TEXT SEGMENT ::
Wednesday 18 August 2010

PRAYERS ANSWERED FOR HIM & HER

My president told me that the one way to forget and let a person go is to first dislike the person. i can't. i'm unable to do that.to feel that. not to him.especially him. the fact that i really love him. i'm not in-love. i just love him. the more he ignores me, the more hope seems to fade, the more i love him.

I used to have a plan. to pray and fast for him and her till the day they get back together. i guess they really did?? which i'm grateful that God answered my prayers^^ not one week,nor it is two weeks;but for two whole months i have been repeating and doing the same routine everyday without fail.

No meat, no chocolates consume. mama was frustrated by the way i eat.no one knows i'm fasting for them. no one knows the purpose of my fast. i'm not embarrassed but i know people will think i'm stupid. i did it God because i love YOU and because i love him. i dare not tell.

DATA PROVIDED ::

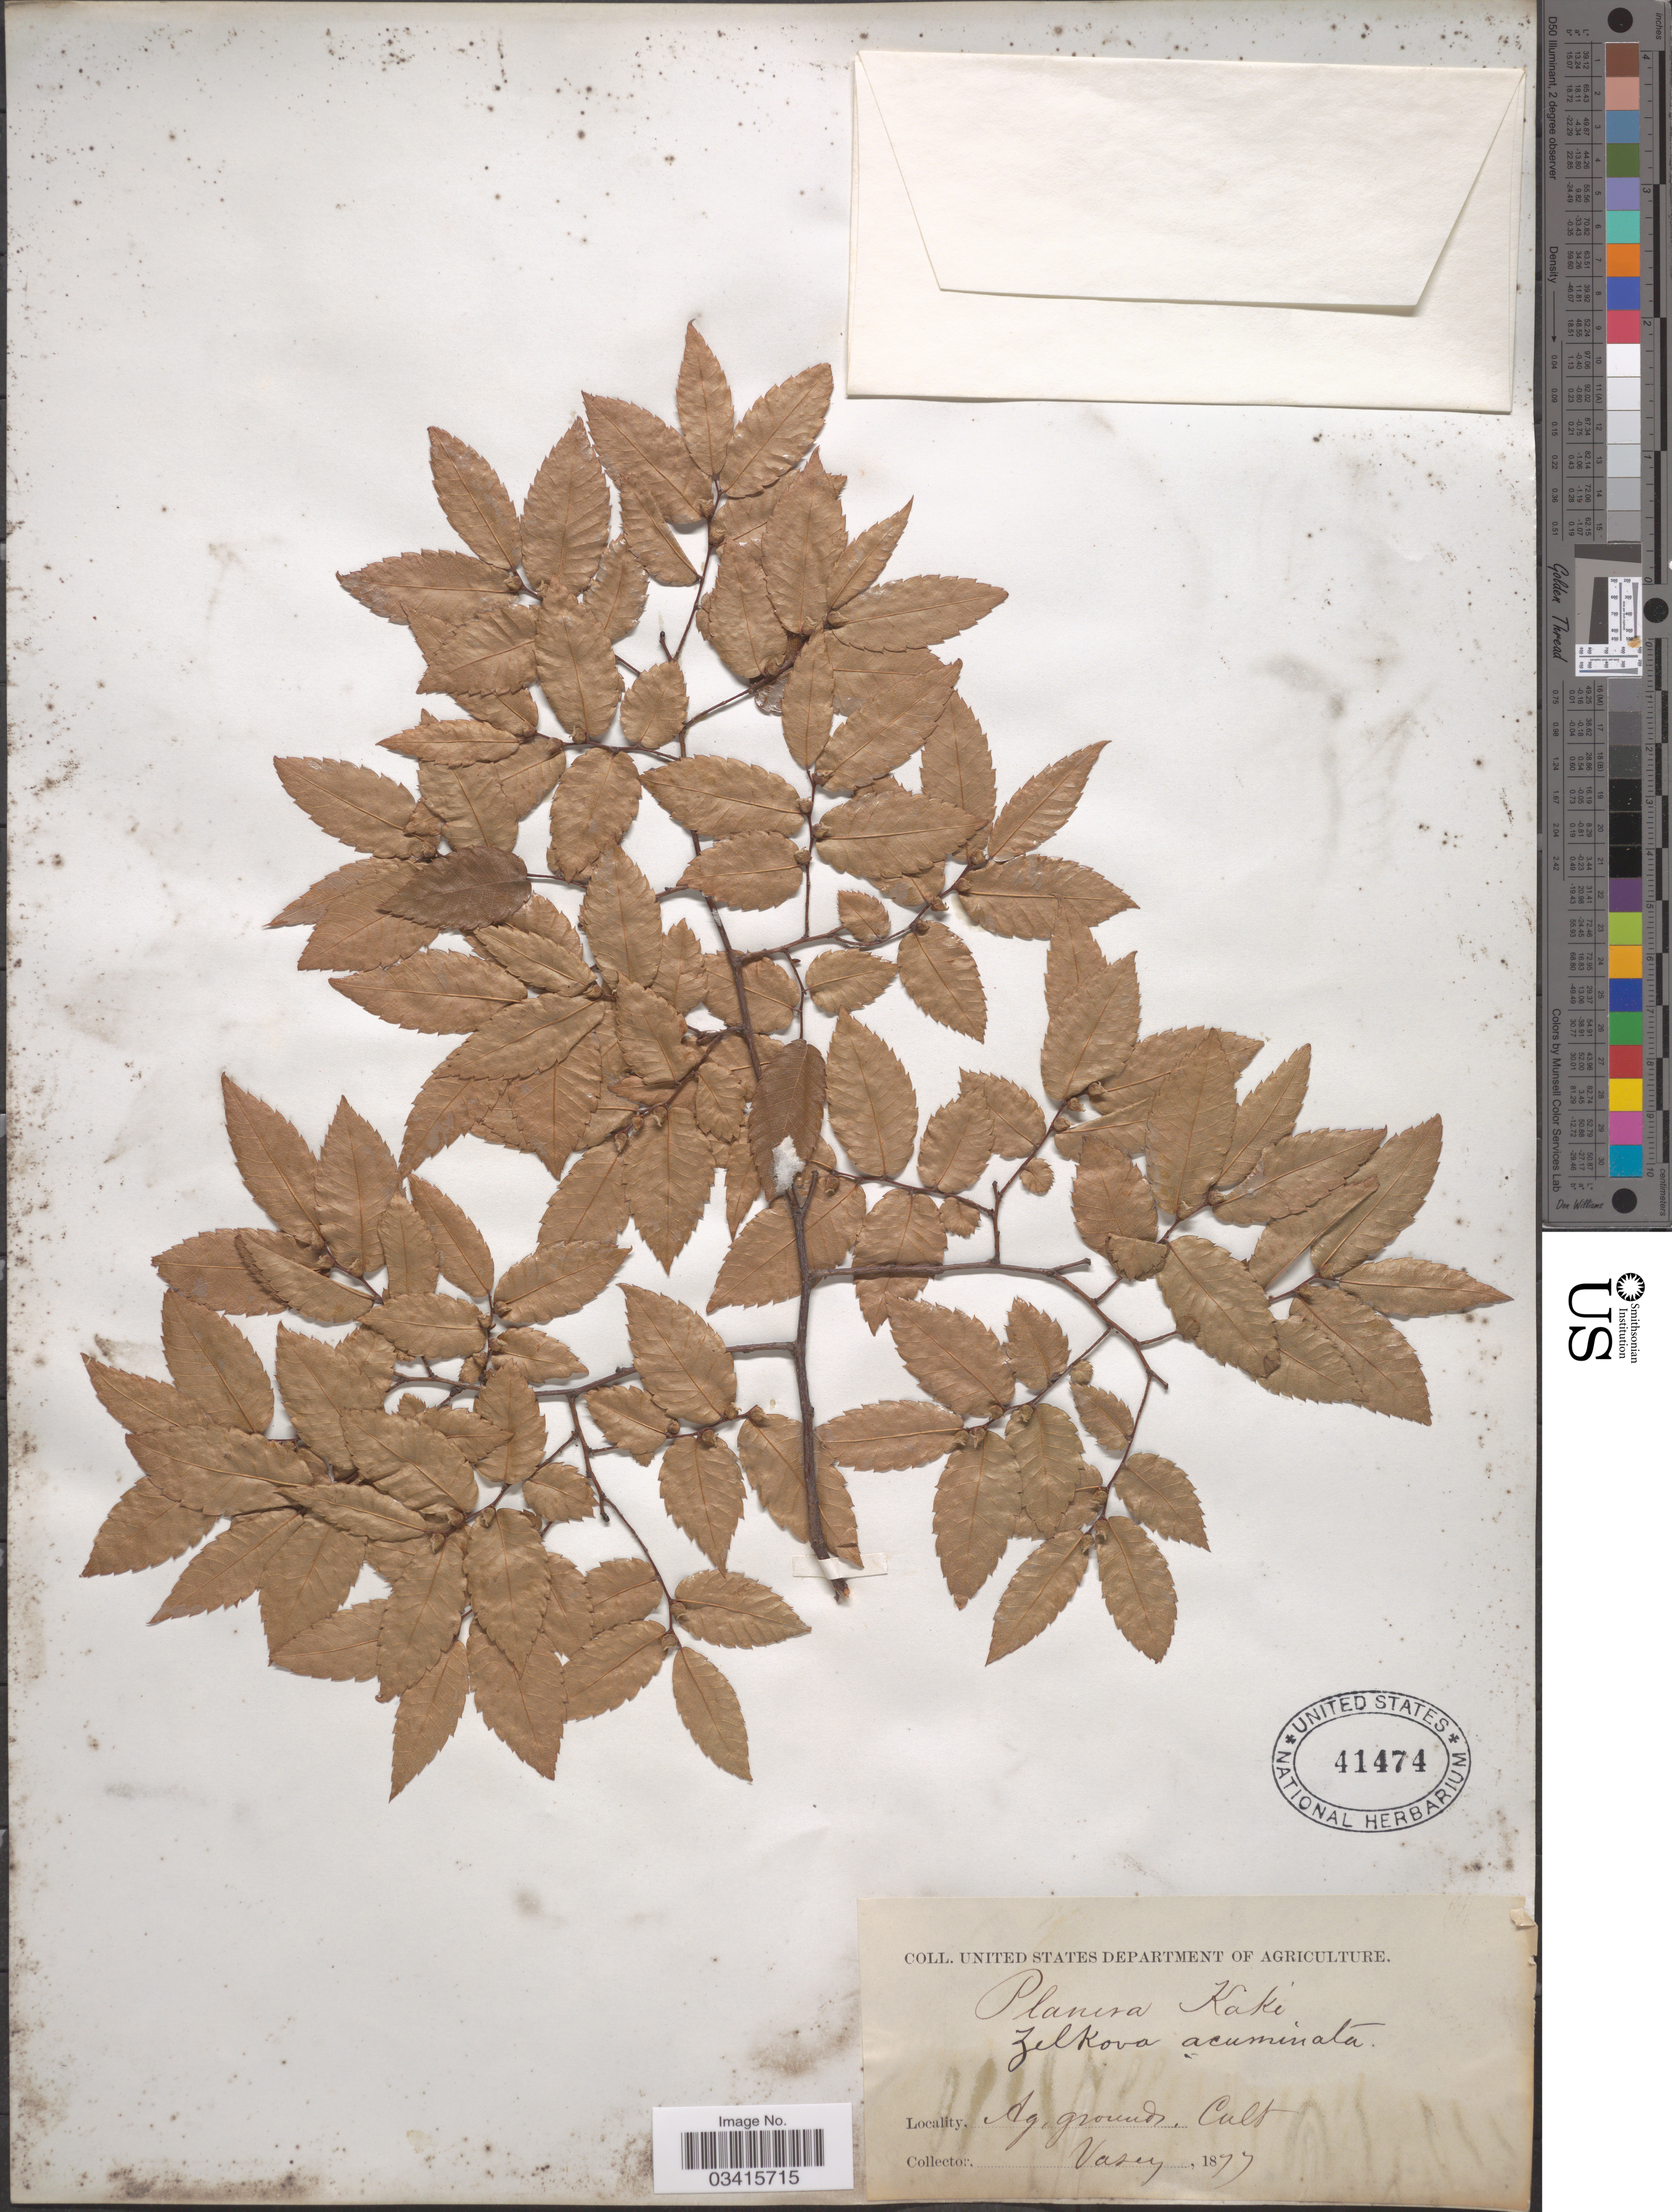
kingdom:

TASKS AND EXERCISES ::
**a)** In the blog entry, rewrite the part that opens with the words containing "I used to have" and closes with "dare not tell.", replacing "mama" with "mother".
**b)** According to the blog entry, for how long did the writer repeat the same routine every day?
**c)** Go on with the blog entry about praying and fasting for him and her, picking up after its final sentence.

ANSWERS IN ORDER ::
**a)**
I used to have a plan. to pray and fast for him and her till the day they get back together. i guess they really did?? which i'm grateful that God answered my prayers^^ not one week,nor it is two weeks;but for two whole months i have been repeating and doing the same routine everyday without fail.

No meat, no chocolates consume. mother was frustrated by the way i eat.no one knows i'm fasting for them. no one knows the purpose of my fast. i'm not embarrassed but i know people will think i'm stupid. i did it God because i love YOU and because i love him. i dare not tell.

**b)** Two whole months.

**c)**
Gradually, things began to change.. from an 'angel' of his..i become just a 'friend', a 'sister'. i knew something is happenning. to him and her. things might be better gradually for them. i know gradually God is answering my prayers. i am glad. i tried to give my fullest effort in helping him.praying day and night just for them. asking constantly whether she and him is ok. i just want them to smile and be happy again.

sometimes i cried, i can feel his pain. i know Holy Spirit is guiding me to guide them and lead them. though at the same time, i know God is gradually trying to tell me the more i help the more i have to let him go and set them free. surrender them back to the Lord. though i can't. i cared 'bout him.cared bout them. a lot.

the way he texts me changed gradually. i didn't tell. and i dare not asks. i used to be his 'angel'. but not now.not anymore. i have to surrender him back to You Lord. i havve break the rules. by falling in love with him. i wish to read the book i gave him. wish i could know what happen to the book, the discs, the little notes that i gave him?? he must have deleted everything and thrown everything?? though no matter what happens, i care and love him.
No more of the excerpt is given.